* **EXERCISE DIRECTIONS**
Don't include any picture when you restate the data word for word.

* **DATA SECTION**
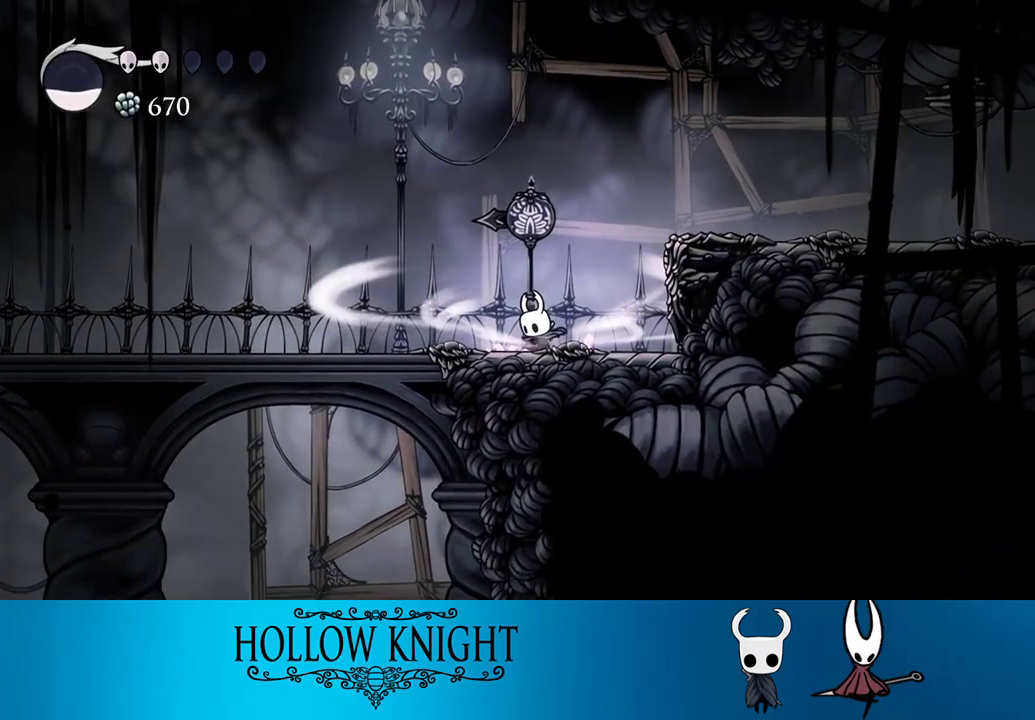
{"buttons": [], "events": [[500, "L2", "up"]]}
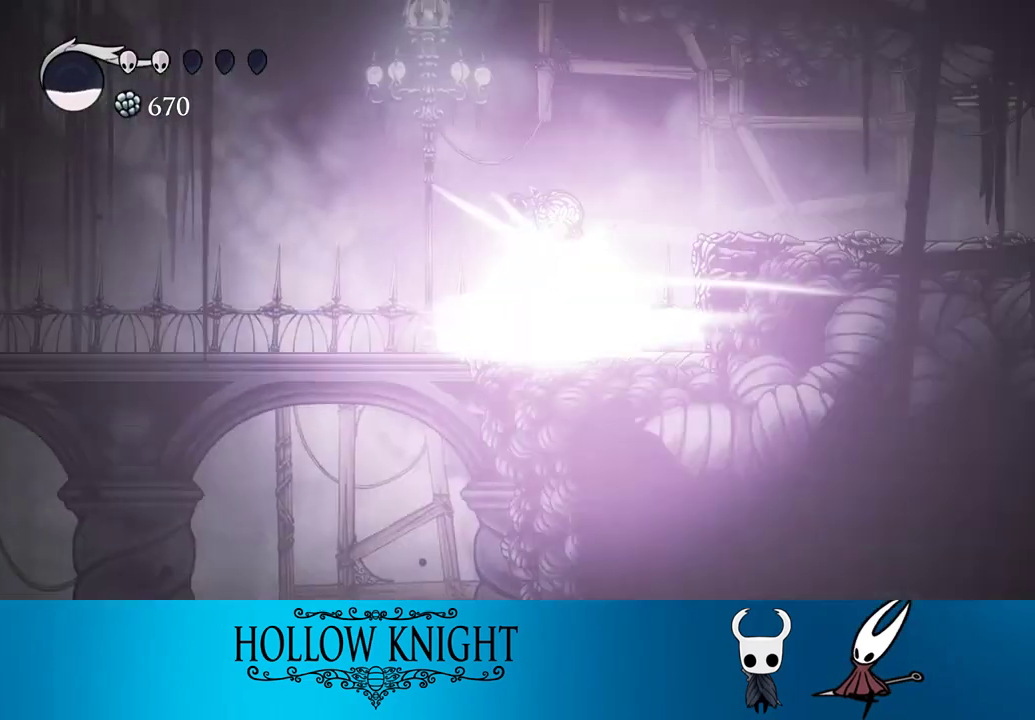
{"buttons": ["DPAD_LEFT"], "events": [[500, "DPAD_LEFT", "down"]]}
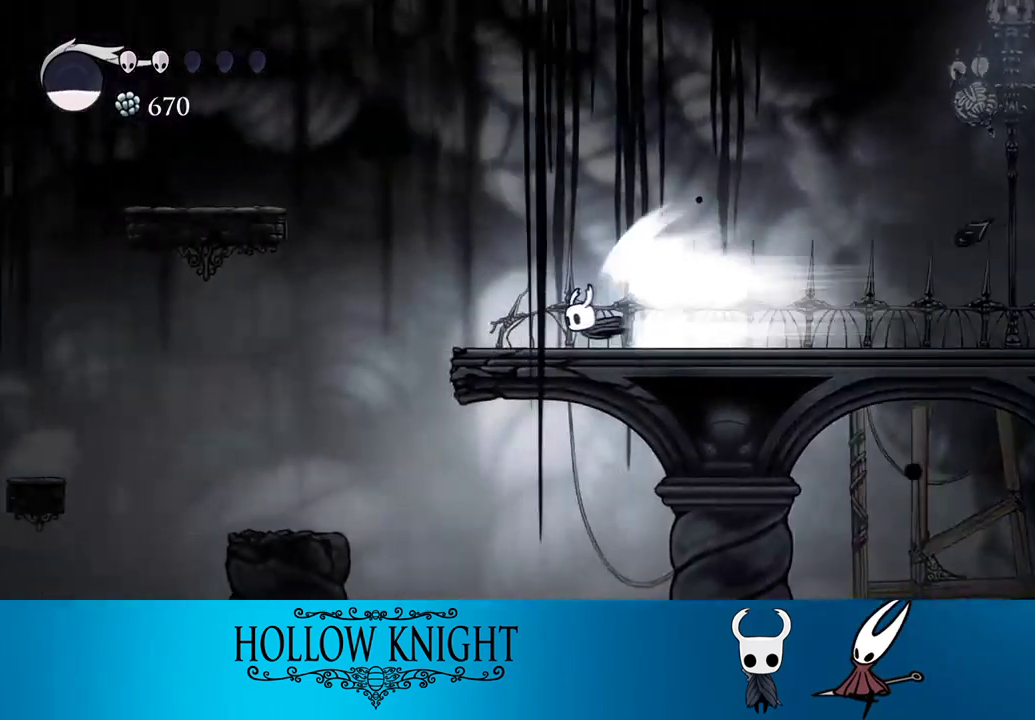
{"buttons": ["DPAD_LEFT"], "events": []}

* **YOUR SOLUTION**
{"buttons": [], "events": [[500, "L2", "up"]]}
{"buttons": ["DPAD_LEFT"], "events": [[500, "DPAD_LEFT", "down"]]}
{"buttons": ["DPAD_LEFT"], "events": []}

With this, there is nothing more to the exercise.